» Extract:

Friday, November 6, 2009

Getting ready to head out

So on Sunday I will be heading to Fargo, ND for the Microsoft Dynamics GP Technical Conference 2009. I am really hoping to pick up a lot of information while there. Guys like Mariano Gomez and David Musgrave will be there doing sessions. I'm also hoping to make some contacts there. So if you're there and see me, stop by and say hello.

My fear is that everything will be all about developing with Dexterity and not about the Visual Studio side of developing. If you search for Great Plains info on Google you will find lots of topics floating around, but most of it will be about Dexterity. It has really amazed me that Microsoft has not moved more towards an interface/API that utilizes .NET. Yes I am aware of eConnect and the webservices, but you are very limited on what you can do via these.

So after a talk with a co-worker I have come to the same conclusion he has - the old school consultants drive what is developed and why learn a new language when you make lots of money utilizing something you have already mastered. Now I know that this is not everyone, I believe it does include a majority of the GP Community. You can read about how people want to open up the community and get more information out there, but there's still very few fresh ideas to be found.

So then after thinking about it more, I realized that those of us who come from a development background and are having problems with developing things in GP are missing something very fundamental. That thing in my mind is the accounting background. In my career I have built many websites, windows apps, services, etc., but I can honestly say that none of the apps I have written have used accounting principles. Many of the legacy app devs I have talked with over my career have always hand built some sort of accounting system. Most modern apps you build in .NET do not take regular accounting principles, i.e. double entry system, into account. Consider the slow of shopping cart apps out there. None that I have built, modified or implemented ever took this into account.

Collection entries:

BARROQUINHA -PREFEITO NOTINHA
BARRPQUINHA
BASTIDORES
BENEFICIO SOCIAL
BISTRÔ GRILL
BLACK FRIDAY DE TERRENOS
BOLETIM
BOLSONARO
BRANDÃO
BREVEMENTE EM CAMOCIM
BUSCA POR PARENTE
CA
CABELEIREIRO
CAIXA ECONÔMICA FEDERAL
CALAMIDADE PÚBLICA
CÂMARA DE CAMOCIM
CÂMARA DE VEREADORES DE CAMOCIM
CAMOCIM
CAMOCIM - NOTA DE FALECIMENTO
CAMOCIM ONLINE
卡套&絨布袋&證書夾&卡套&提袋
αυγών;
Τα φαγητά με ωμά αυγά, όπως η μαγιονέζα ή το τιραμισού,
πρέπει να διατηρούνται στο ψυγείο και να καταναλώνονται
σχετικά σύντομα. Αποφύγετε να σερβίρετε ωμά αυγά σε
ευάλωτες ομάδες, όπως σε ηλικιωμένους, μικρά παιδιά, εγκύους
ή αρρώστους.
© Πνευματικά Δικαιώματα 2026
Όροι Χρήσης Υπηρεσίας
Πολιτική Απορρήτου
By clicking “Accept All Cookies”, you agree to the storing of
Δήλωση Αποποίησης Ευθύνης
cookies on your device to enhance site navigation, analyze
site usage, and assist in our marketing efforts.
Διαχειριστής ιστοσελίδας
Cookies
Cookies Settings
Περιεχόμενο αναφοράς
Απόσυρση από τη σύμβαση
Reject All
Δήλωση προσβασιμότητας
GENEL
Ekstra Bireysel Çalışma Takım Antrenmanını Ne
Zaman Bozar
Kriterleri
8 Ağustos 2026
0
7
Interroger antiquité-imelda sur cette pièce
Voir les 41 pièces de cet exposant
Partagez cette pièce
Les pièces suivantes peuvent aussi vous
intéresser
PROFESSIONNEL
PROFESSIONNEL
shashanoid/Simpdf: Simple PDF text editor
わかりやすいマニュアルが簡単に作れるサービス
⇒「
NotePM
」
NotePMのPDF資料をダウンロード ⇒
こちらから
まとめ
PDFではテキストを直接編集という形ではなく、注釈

» Exercise tasks:
A) Copy out all of the collection entries line for line, changing nothing.
B) Write the next part of the blog post about developing for Microsoft Dynamics GP, picking up right after its last sentence.
The blog post and the collection entries have nothing to do with each other.

» Numbered responses:
A)
BARROQUINHA -PREFEITO NOTINHA
BARRPQUINHA
BASTIDORES
BENEFICIO SOCIAL
BISTRÔ GRILL
BLACK FRIDAY DE TERRENOS
BOLETIM
BOLSONARO
BRANDÃO
BREVEMENTE EM CAMOCIM
BUSCA POR PARENTE
CA
CABELEIREIRO
CAIXA ECONÔMICA FEDERAL
CALAMIDADE PÚBLICA
CÂMARA DE CAMOCIM
CÂMARA DE VEREADORES DE CAMOCIM
CAMOCIM
CAMOCIM - NOTA DE FALECIMENTO
CAMOCIM ONLINE
卡套&絨布袋&證書夾&卡套&提袋
αυγών;
Τα φαγητά με ωμά αυγά, όπως η μαγιονέζα ή το τιραμισού,
πρέπει να διατηρούνται στο ψυγείο και να καταναλώνονται
σχετικά σύντομα. Αποφύγετε να σερβίρετε ωμά αυγά σε
ευάλωτες ομάδες, όπως σε ηλικιωμένους, μικρά παιδιά, εγκύους
ή αρρώστους.
© Πνευματικά Δικαιώματα 2026
Όροι Χρήσης Υπηρεσίας
Πολιτική Απορρήτου
By clicking “Accept All Cookies”, you agree to the storing of
Δήλωση Αποποίησης Ευθύνης
cookies on your device to enhance site navigation, analyze
site usage, and assist in our marketing efforts.
Διαχειριστής ιστοσελίδας
Cookies
Cookies Settings
Περιεχόμενο αναφοράς
Απόσυρση από τη σύμβαση
Reject All
Δήλωση προσβασιμότητας
GENEL
Ekstra Bireysel Çalışma Takım Antrenmanını Ne
Zaman Bozar
Kriterleri
8 Ağustos 2026
0
7
Interroger antiquité-imelda sur cette pièce
Voir les 41 pièces de cet exposant
Partagez cette pièce
Les pièces suivantes peuvent aussi vous
intéresser
PROFESSIONNEL
PROFESSIONNEL
shashanoid/Simpdf: Simple PDF text editor
わかりやすいマニュアルが簡単に作れるサービス
⇒「
NotePM
」
NotePMのPDF資料をダウンロード ⇒
こちらから
まとめ
PDFではテキストを直接編集という形ではなく、注釈

B)
IMHO I think that those on the in with GP take that knowledge of the accounting principles for granted and assume that the new devs should know that. The problem with that is, current devs usually work on many different systems. When I first started programming about 13 years ago, you usually were given an area to work in. If I was building apps in the manufacturing area, I would not be given a project in the accounting area. That was left to other devs.

Technology allows us to work on every aspect of a company's apps from the websites to windows apps and now GP. The technology we have now allows us to move across projects easier as most projects are integrated with another at some level. It's rare to have an application that is truly a stand-alone app. At least in each of the companies I have worked in.

So now I am charged with building live apps in GP, and find myself having to learn accounting along the way.  If you go read the forum posts on any GP related forum you will see that many others out ther are really struggling with the same issue - they don't understand the core processes behind the applications they are developing. Now don't get me wrong here, I know that there are those that will want you to write their app for them and figure if they just keep playing dumb you will write the code, but there are many of us out there that just want to know the concept and the only way we can understand it is seeing how it is done.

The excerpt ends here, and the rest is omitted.